# Asmodus Mini Minikin 50W Mod - New - uses 18500 Efest Rechargeable Batteries



## Max (26/12/16)

Good Day and Compliments of the Season to all Suppliers.

In anticipation of the new Mini Minikin 50W - please confirm if any one has - or is planning to stock good quality 18500 - high mAh Batteries for this Mod. 

Thank You so much for all your support and looking forward to your soonest possible comments.


----------



## Max (19/1/17)

Hi @Mari @Vapers Corner @Vaperite South Africa @Sir Vape @KieranD @JakesSA @vaporize.co.za @Maxxis @Stroodlepuff @Rob Fisher @Silver - Please confirm if there has been any progress on this Mod coming to SA...!!

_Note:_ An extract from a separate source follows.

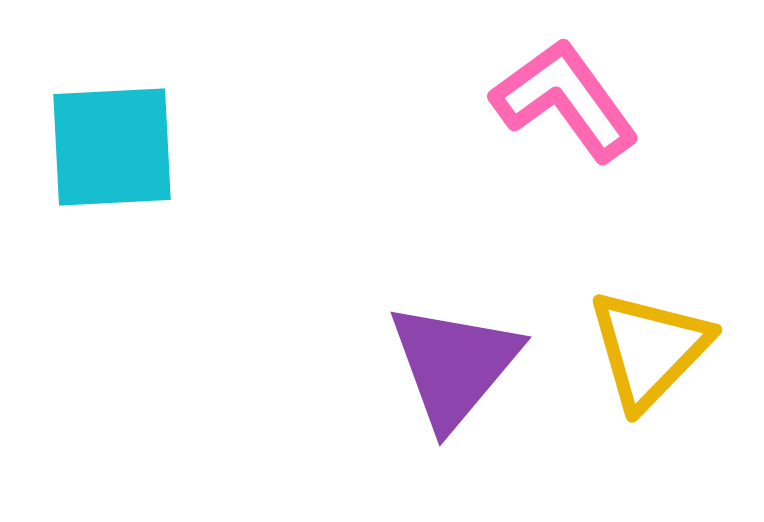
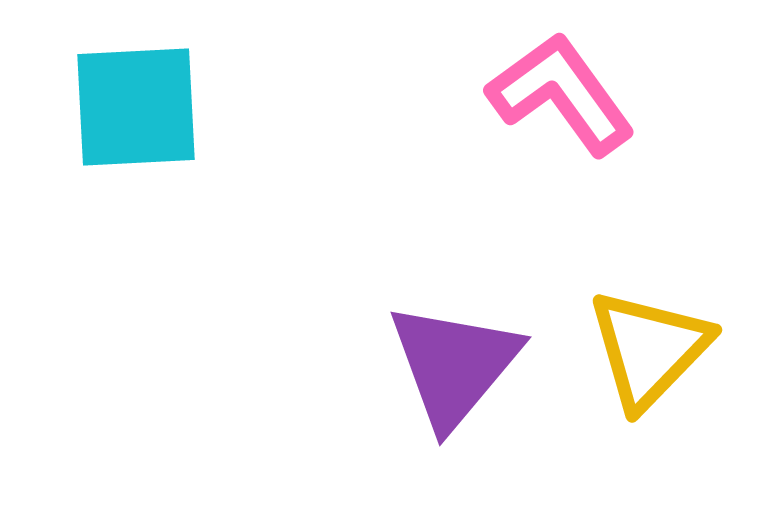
pink L-shape: moved 4 px left, 6 px up
cyan square: moved 24 px right, 40 px up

http://www.asmodus.com/asMODus-Mini-Minikin-50W-Complete-Kit-p/asmodus-mini-minikin-kit.htm


----------



## Rob Fisher (19/1/17)

Max said:


> Hi @Mari @Vapers Corner @Vaperite South Africa @Sir Vape @KieranD @JakesSA @vaporize.co.za @Maxxis @Stroodlepuff @Rob Fisher @Silver - Please confirm if there has been any progress on this Mod coming to SA...!!



@Max I have no idea as I'm not a vendor.  And I haven't heard from any vendors on wether this mod is coming in or not or when. Sorry.

Reactions: Winner 1


----------



## Sir Vape (20/1/17)

No update yet but when they in we will get


----------